— Directive —
Starting at the beginning of the items and ending at the line containing "más de 20 kWp, la selección del tipo de", write those lines out again with "Acoustic" replaced by "Unplugged" everywhere and all other text left unchanged.

— Dataset excerpts —

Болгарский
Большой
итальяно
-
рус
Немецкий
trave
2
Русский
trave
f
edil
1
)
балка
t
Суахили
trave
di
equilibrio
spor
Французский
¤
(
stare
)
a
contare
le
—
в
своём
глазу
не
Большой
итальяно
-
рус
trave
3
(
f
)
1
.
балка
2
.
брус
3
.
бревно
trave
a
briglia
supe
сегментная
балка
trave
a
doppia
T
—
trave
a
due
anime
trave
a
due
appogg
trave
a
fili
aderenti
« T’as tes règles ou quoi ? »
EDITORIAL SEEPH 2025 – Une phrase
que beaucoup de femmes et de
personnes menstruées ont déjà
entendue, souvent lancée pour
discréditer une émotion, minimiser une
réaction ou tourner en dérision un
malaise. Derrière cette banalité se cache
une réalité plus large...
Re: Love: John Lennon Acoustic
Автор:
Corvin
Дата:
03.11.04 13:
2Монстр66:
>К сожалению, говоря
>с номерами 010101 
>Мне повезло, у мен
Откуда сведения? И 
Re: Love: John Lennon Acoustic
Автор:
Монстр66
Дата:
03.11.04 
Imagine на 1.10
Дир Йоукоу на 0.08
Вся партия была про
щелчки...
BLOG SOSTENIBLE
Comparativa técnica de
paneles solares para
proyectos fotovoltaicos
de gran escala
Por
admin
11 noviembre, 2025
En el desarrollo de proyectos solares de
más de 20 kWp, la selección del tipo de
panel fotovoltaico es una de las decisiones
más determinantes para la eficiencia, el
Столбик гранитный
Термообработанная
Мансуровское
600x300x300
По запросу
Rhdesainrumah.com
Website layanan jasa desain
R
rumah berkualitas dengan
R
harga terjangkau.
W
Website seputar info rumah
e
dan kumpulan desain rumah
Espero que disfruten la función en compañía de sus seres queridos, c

— Answer box —
Болгарский
Большой
итальяно
-
рус
Немецкий
trave
2
Русский
trave
f
edil
1
)
балка
t
Суахили
trave
di
equilibrio
spor
Французский
¤
(
stare
)
a
contare
le
—
в
своём
глазу
не
Большой
итальяно
-
рус
trave
3
(
f
)
1
.
балка
2
.
брус
3
.
бревно
trave
a
briglia
supe
сегментная
балка
trave
a
doppia
T
—
trave
a
due
anime
trave
a
due
appogg
trave
a
fili
aderenti
« T’as tes règles ou quoi ? »
EDITORIAL SEEPH 2025 – Une phrase
que beaucoup de femmes et de
personnes menstruées ont déjà
entendue, souvent lancée pour
discréditer une émotion, minimiser une
réaction ou tourner en dérision un
malaise. Derrière cette banalité se cache
une réalité plus large...
Re: Love: John Lennon Unplugged
Автор:
Corvin
Дата:
03.11.04 13:
2Монстр66:
>К сожалению, говоря
>с номерами 010101 
>Мне повезло, у мен
Откуда сведения? И 
Re: Love: John Lennon Unplugged
Автор:
Монстр66
Дата:
03.11.04 
Imagine на 1.10
Дир Йоукоу на 0.08
Вся партия была про
щелчки...
BLOG SOSTENIBLE
Comparativa técnica de
paneles solares para
proyectos fotovoltaicos
de gran escala
Por
admin
11 noviembre, 2025
En el desarrollo de proyectos solares de
más de 20 kWp, la selección del tipo de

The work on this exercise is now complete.